**How to complete this task**
The records must be duplicated exactly, with every picture left out.

Segment Start: Given records

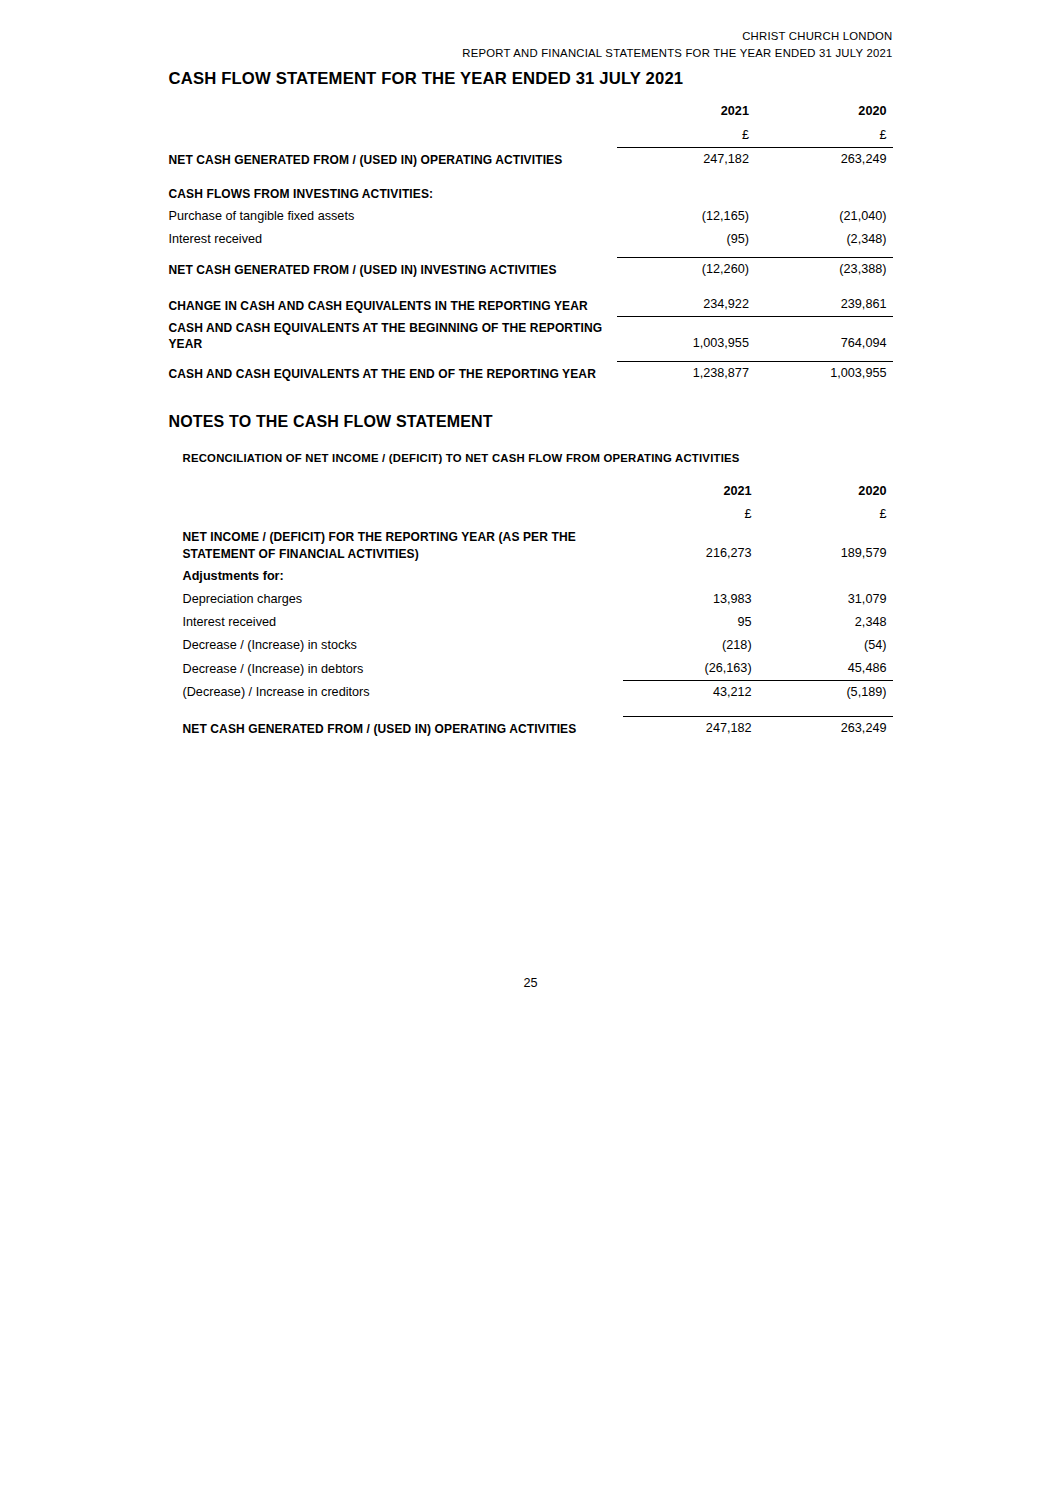CHRIST CHURCH LONDON
REPORT AND FINANCIAL STATEMENTS FOR THE YEAR ENDED 31 JULY 2021
Cash Flow Statement for the Year Ended 31 July 2021
| | 2021 | 2020 |
| | £ | £ |
| Net cash generated from / (used in) operating activities | 247,182 | 263,249 |
| Cash flows from investing activities: | | |
| Purchase of tangible fixed assets | (12,165) | (21,040) |
| Interest received | (95) | (2,348) |
| Net cash generated from / (used in) investing activities | (12,260) | (23,388) |
| Change in cash and cash equivalents in the reporting year | 234,922 | 239,861 |
| Cash and cash equivalents at the beginning of the reporting year | 1,003,955 | 764,094 |
| Cash and cash equivalents at the end of the reporting year | 1,238,877 | 1,003,955 |
Notes to the Cash Flow Statement
Reconciliation of net income / (deficit) to net cash flow from operating activities
| | 2021 | 2020 |
| | £ | £ |
| Net income / (deficit) for the reporting year (as per the Statement of Financial Activities) | 216,273 | 189,579 |
| Adjustments for: | | |
| Depreciation charges | 13,983 | 31,079 |
| Interest received | 95 | 2,348 |
| Decrease / (Increase) in stocks | (218) | (54) |
| Decrease / (Increase) in debtors | (26,163) | 45,486 |
| (Decrease) / Increase in creditors | 43,212 | (5,189) |
| Net cash generated from / (used in) operating activities | 247,182 | 263,249 |
25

Segment End: Given records

**Answer to this exercise**
CHRIST CHURCH LONDON
REPORT AND FINANCIAL STATEMENTS FOR THE YEAR ENDED 31 JULY 2021
Cash Flow Statement for the Year Ended 31 July 2021
| | 2021 | 2020 |
| | £ | £ |
| Net cash generated from / (used in) operating activities | 247,182 | 263,249 |
| Cash flows from investing activities: | | |
| Purchase of tangible fixed assets | (12,165) | (21,040) |
| Interest received | (95) | (2,348) |
| Net cash generated from / (used in) investing activities | (12,260) | (23,388) |
| Change in cash and cash equivalents in the reporting year | 234,922 | 239,861 |
| Cash and cash equivalents at the beginning of the reporting year | 1,003,955 | 764,094 |
| Cash and cash equivalents at the end of the reporting year | 1,238,877 | 1,003,955 |
Notes to the Cash Flow Statement
Reconciliation of net income / (deficit) to net cash flow from operating activities
| | 2021 | 2020 |
| | £ | £ |
| Net income / (deficit) for the reporting year (as per the Statement of Financial Activities) | 216,273 | 189,579 |
| Adjustments for: | | |
| Depreciation charges | 13,983 | 31,079 |
| Interest received | 95 | 2,348 |
| Decrease / (Increase) in stocks | (218) | (54) |
| Decrease / (Increase) in debtors | (26,163) | 45,486 |
| (Decrease) / Increase in creditors | 43,212 | (5,189) |
| Net cash generated from / (used in) operating activities | 247,182 | 263,249 |
25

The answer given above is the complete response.